Vêtu d’une tunique de lin blanc et d’une toge de soie pourpre, entouré de tous les étendards des grands du royaume d’Aragon, baigné dans la chaude lumière de la Méditerranée qui éclaire les salles de son château, Pierre, debout devant son trône, appelle aux armes contre l’envahisseur.
— Nous allons de ce pas combattre la croisade qui ravage et détruit le pays toulousain. Sire Raimond m’appelle à son secours : on dévaste sa terre. Or le comte et son fils sont époux de mes sœurs. Nous sommes parents proches et je ne peux admettre qu’ils soient ainsi traités. Marchons donc, messeigneurs, sus aux bandits croisés. Sus aux voleurs de terres ! Les clercs et les Français n’ont qu’un désir en tête : dépouiller jusqu’à l’os le comte, mon beau-frère. Qu’il n’ait rien fait de mal leur importe fort peu. Je vous prie donc, amis, de m’estimer assez pour épouser ma cause et vous vêtir de fer. Dans un mois, si Dieu veut, avec nos compagnies nous franchirons ensemble le col des Pyrénées.
Toulouse, septembre 1213
Au cours des dernières années, les Toulousains ont successivement éprouvé des sentiments divers : l’insouciance, lorsque la machination destinée à nous broyer s’élaborait à Rome et dans nos évêchés ; la stupeur, quand j’ai accepté de m’humilier devant l’Église ; le mépris, lorsque je me suis mêlé aux rangs de la croisade ; la crainte, quand Montfort est venu planter ses tentes devant nos murs ; la fierté, lorsque son armée a plié bagages sous nos assauts ; le dépit, quand il nous a échappé à Castelnaudary ; la rage, enfin, de voir nos contrées dévastées et nos libertés piétinées.

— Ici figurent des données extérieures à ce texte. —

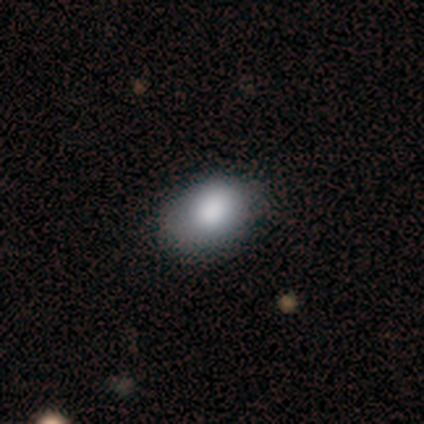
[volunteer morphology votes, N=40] Smooth or featured? smooth (90%)
How rounded? in between (72%)
Merging? none (58%)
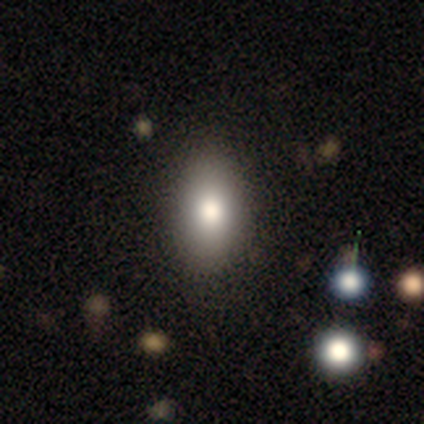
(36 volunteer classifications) A smooth galaxy with no disk features (69%) that is in between round and cigar-shaped (88%).

Vote fractions:
- Smooth or featured? smooth: 69% / featured or disk: 19% / star or artifact: 11%
- How rounded? in between: 88% / round: 8% / cigar-shaped: 4%
- Merging? none: 91% / major disturbance: 6% / merger: 3% / minor disturbance: 0%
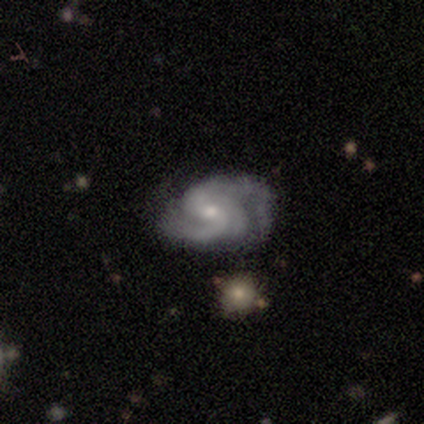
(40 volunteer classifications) featured or disk 95%, smooth 5%, star or artifact 0%. Down the decision tree: edge-on disk — no (100%); bar — weak (47%, tied with no); spiral arms — yes (100%); spiral arm count — 2 (53%); spiral winding — medium (55%); bulge size — small (50%); merging — none (30%).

Aujourd’hui, c’est une impatience fébrile qui anime la population pressée d’en finir avec l’envahisseur. Nous savons que, derrière les Pyrénées, une force invincible s’apprête à libérer nos territoires. L’arrogante dureté de l’usurpateur n’est plus qu’une coquille de noix qui va céder sous la pression conjuguée des forces des pays de nostra lengua.
Désormais, peu m’importent les rois de France et d’Angleterre, l’empereur d’Allemagne et le pape. Comment pouvaient-ils croire qu’un pays et son peuple s’offriraient en litière aux ambitions d’un conquérant sans scrupule et aux appétits d’un clergé avide de profits ?
Chaque jour, je calme l’impatience de Toulouse, mais, chaque jour aussi, j’adresse à Pierre des messages le pressant de venir libérer nos contrées occupées et saccagées.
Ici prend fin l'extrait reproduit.